Monday, October 8, 2018

The Great Believers
by Rebecca Makkai

Publisher: Viking
Pages: 421
Format: book
Buy the Book: Amazon

Goodreads:  In 1985, Yale Tishman, the development director for an art gallery in Chicago, is about to pull off an amazing coup, bringing in an extraordinary collection of 1920s paintings as a gift to the gallery. Yet as his career begins to flourish, the carnage of the AIDS epidemic grows around him. One by one, his friends are dying and after his friend Nico's funeral, the virus circles closer and closer to Yale himself. Soon the only person he has left is Fiona, Nico's little sister.

Thirty years later, Fiona is in Paris tracking down her estranged daughter who disappeared into a cult. While staying with an old friend, a famous photographer who documented the Chicago crisis, she finds herself finally grappling with the devastating ways AIDS affected her life and her relationship with her daughter.
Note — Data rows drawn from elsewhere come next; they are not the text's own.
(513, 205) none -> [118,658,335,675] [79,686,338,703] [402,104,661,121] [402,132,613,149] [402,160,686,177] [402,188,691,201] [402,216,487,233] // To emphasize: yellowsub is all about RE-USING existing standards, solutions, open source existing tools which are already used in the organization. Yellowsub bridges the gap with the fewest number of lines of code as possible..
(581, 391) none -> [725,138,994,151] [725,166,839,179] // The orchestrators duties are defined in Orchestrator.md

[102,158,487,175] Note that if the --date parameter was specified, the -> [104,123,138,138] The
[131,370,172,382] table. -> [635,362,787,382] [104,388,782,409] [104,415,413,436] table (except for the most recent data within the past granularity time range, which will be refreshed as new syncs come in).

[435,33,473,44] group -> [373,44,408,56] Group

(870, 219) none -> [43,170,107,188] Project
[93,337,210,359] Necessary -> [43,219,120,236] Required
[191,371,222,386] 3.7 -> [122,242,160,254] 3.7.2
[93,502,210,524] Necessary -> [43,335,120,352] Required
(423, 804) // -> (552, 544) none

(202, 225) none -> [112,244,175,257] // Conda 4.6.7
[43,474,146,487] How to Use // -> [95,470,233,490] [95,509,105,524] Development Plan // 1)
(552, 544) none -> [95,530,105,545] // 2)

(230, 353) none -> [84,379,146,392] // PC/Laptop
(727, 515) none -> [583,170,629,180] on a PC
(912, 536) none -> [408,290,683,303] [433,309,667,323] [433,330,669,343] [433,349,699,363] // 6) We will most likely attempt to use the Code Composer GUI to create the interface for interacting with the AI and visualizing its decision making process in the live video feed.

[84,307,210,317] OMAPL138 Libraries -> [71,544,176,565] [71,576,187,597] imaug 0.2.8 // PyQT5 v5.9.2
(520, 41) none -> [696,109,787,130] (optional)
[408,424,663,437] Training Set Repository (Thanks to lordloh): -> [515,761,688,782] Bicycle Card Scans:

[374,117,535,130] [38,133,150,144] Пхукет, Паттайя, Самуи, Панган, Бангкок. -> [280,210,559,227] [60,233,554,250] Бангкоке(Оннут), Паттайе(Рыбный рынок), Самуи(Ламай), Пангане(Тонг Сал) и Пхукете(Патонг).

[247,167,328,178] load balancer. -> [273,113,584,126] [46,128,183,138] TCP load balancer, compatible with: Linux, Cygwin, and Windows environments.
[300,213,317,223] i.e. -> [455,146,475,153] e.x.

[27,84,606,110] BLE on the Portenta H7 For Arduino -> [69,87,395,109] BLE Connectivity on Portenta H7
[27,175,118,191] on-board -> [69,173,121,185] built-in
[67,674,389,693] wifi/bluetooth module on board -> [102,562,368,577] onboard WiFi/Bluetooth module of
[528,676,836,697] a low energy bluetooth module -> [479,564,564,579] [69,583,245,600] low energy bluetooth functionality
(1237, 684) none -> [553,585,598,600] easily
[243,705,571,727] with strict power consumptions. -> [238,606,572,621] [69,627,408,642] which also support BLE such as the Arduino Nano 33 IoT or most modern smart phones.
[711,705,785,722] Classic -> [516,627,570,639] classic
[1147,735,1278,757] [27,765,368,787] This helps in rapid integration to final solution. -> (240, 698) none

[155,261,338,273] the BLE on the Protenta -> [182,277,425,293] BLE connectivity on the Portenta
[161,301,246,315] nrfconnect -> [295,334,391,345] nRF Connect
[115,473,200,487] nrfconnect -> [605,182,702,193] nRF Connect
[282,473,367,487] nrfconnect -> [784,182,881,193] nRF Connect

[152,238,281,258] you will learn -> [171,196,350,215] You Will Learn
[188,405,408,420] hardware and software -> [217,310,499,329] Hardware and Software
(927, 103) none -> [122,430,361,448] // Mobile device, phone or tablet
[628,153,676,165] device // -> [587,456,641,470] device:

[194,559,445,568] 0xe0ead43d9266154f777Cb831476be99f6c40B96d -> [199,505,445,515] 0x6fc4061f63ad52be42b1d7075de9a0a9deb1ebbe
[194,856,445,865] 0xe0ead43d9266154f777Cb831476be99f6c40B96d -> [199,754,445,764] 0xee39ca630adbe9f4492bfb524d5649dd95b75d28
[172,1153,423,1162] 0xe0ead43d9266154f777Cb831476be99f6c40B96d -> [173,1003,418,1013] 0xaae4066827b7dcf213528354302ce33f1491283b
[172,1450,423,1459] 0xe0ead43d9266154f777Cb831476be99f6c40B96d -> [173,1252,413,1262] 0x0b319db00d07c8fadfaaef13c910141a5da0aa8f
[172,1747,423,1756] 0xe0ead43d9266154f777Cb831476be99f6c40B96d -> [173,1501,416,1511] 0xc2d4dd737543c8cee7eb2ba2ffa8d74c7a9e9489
The two intertwining stories take us through the heartbreak of the eighties and the chaos of the modern world, as both Yale and Fiona struggle to find goodness in the midst of disaster.


Kritters Thoughts:  Two story lines that overlap from the beginning.  In 1985 in Chicago, Yale Tishman narrates the story and he is in the middle of the AIDS crisis as it takes many of his friends.  In 2015 Fiona, one of the sisters of one of the first AIDS victims in the 1985 storyline is in Paris trying to reconnect with her daughter.  

Usually when there are two storylines I like one more than the other and that was the case with this book.  I learned so much more and felt more invested in these characters and their story.  I know vague details about the AIDS epidemic in general, but am not sure I ever read a book and I really enjoyed learning more about the ins and outs and how much of a stigma these men felt even before they were diagnosed.  I also was intrigued to learn about the drama they had within the community and it wasn't all support and love.  

The other storyline was fine and the final pages of it made it feel mostly worth it, but I could have possibly done without it.  The one big thing that I liked was that it wasn't a mystery how these two storylines would affect each other.  The reader knows from the very beginning that the Fiona in 1985 is also the Fiona in 2015.  

This was my first Rebecca Makkai book and although I didn't love everything in this book, I am intrigued to read her backlist and see what else she has written about.  Have you read any of her backlist?  Where should I go next?


Rating: definitely a good read, but can't read two in a row

Disclosure of Material Connection:  I received one copy of this book free of charge from Viking Penguin.  I was not required to write a positive review in exchange for receipt of the book; rather, the opinions expressed in this review are my own.